━━━ Study text ━━━

Distribution: Volume of distribution (anti-Factor Xa activity) = 4.3 liters

Metabolism: Enoxaparin is metabolized in the liver into low molecular weight species by either or both desulfation and depolymerization.

Elimination: A single dose of a subcutaneous injection of enoxaparin has an elimination half-life of 4.5 hours. Approximately 10–40% of the active and inactive fragments from a single dose are excreted by the kidneys. Dose adjustments based on kidney function are necessary in persons with reduced kidney function.

===Drug class===
Enoxaparin belongs to the class of drugs known as low molecular weight heparins. Other drugs in this class include dalteparin, fondaparinux and tinzaparin.

━━━ Provided information ━━━

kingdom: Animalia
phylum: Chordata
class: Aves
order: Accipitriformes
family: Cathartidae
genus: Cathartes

━━━
━━━ Provided information ━━━

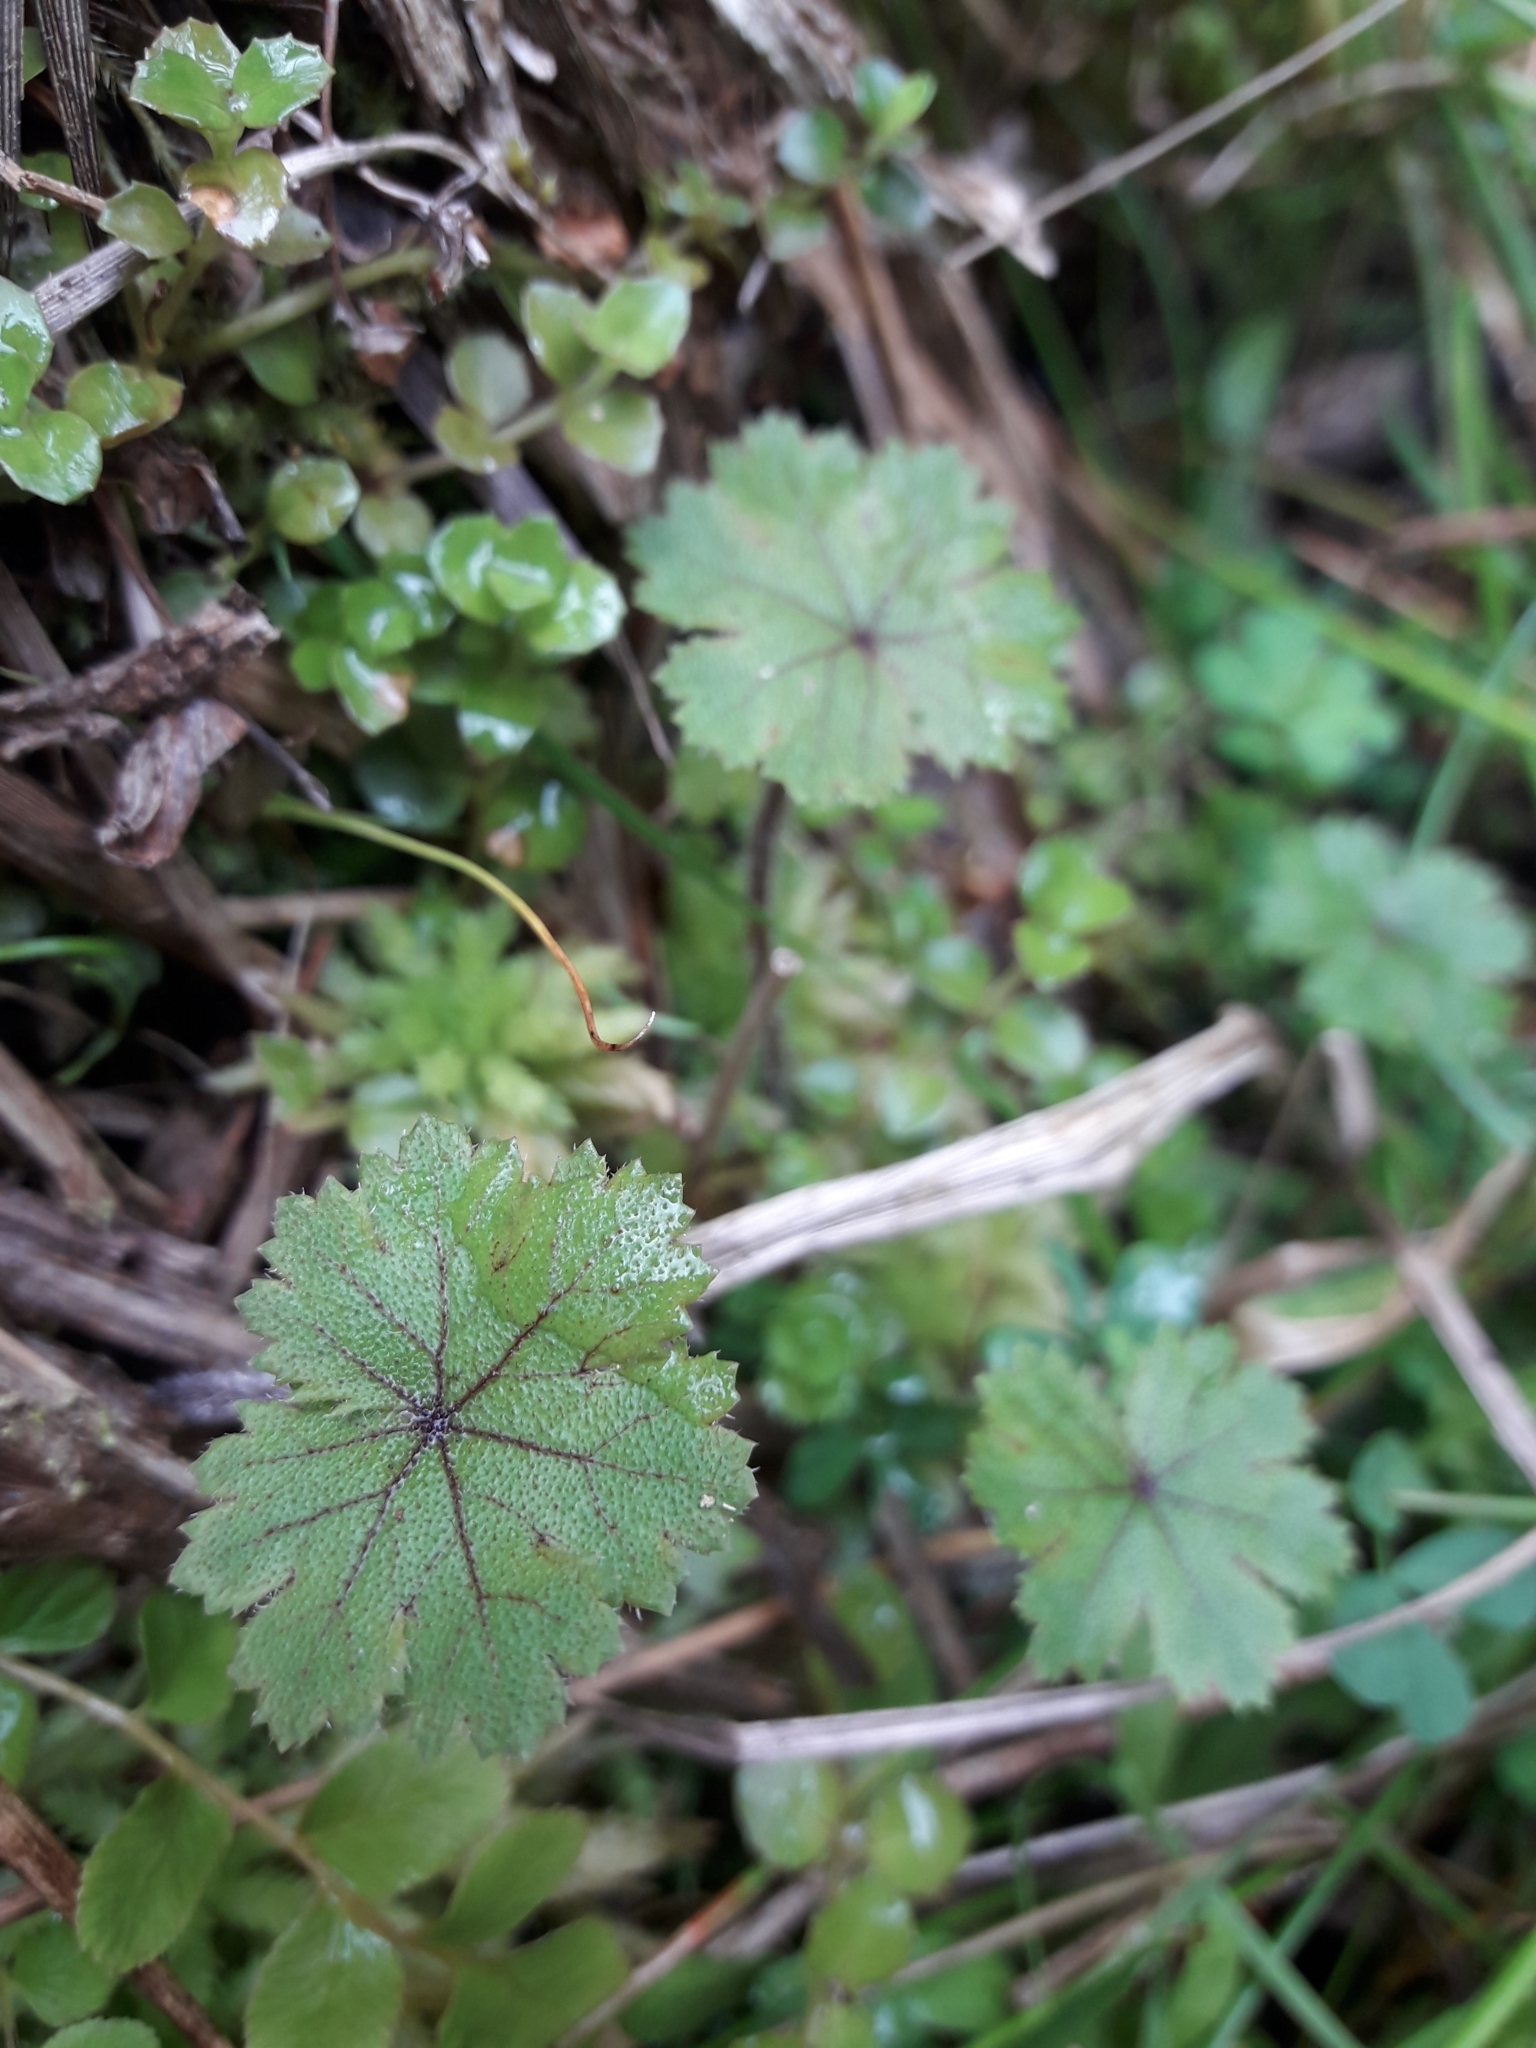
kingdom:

━━━
━━━ Provided information ━━━

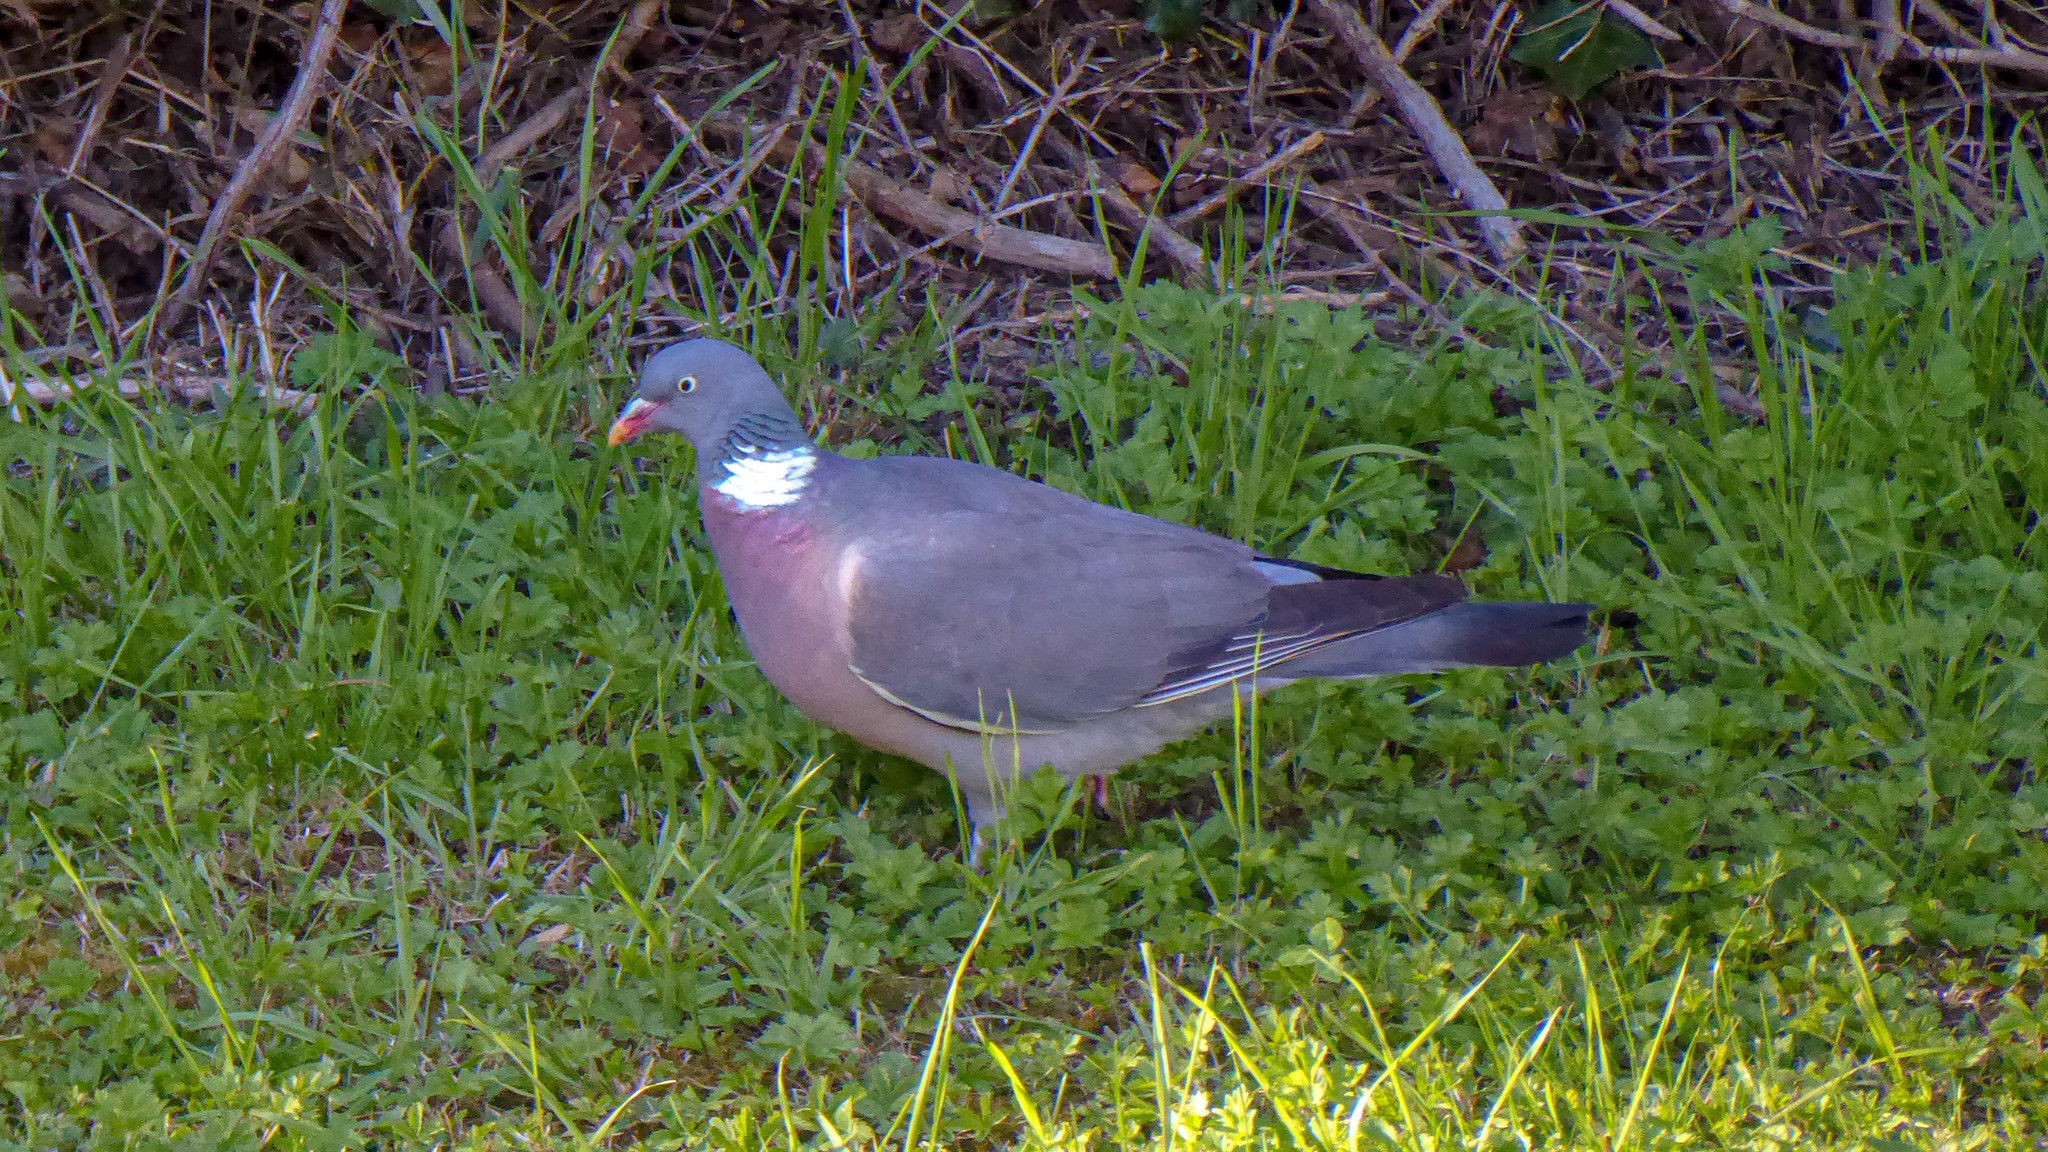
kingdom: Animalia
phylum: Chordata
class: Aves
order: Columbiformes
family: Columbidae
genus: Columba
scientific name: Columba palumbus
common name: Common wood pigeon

━━━

[Task 1]
Decide whether each statement agrees with the enoxaparin text, answering yes or no and quoting the words that settle it: (a) Enoxaparin is broken down in the liver. (b) A single subcutaneous dose has an elimination half-life of 10 hours. (c) Dalteparin belongs to the same drug class as enoxaparin.
[Task 2]
Carry the enoxaparin text forward from its final sentence.
The entries were taken from a different source than the enoxaparin text.

[Exercise answer 1]
(a) Yes: "Enoxaparin is metabolized in the liver"
(b) No: "has an elimination half-life of 4.5 hours"
(c) Yes: "Other drugs in this class include dalteparin, fondaparinux and tinzaparin."

[Exercise answer 2]
==Biosimilars==

In September 2016, Inhixa and Thorinane were approved for use in the European Union. Thorinane was withdrawn from the market in October 2019.

In March 2017, Enoxaparin BECAT, Laboratorios ROVI (Spain) obtained marketing authorization in twenty six countries in Europe. The product is now available in Europe.

In October 2020, Noromby and Noromby HP, were approved for medical use in Canada.

In November 2020, Inclunox and Inclunox HP were approved for medical use in Canada.

In December 2020, Redesca and Redesca HP were approved for medical use in Canada.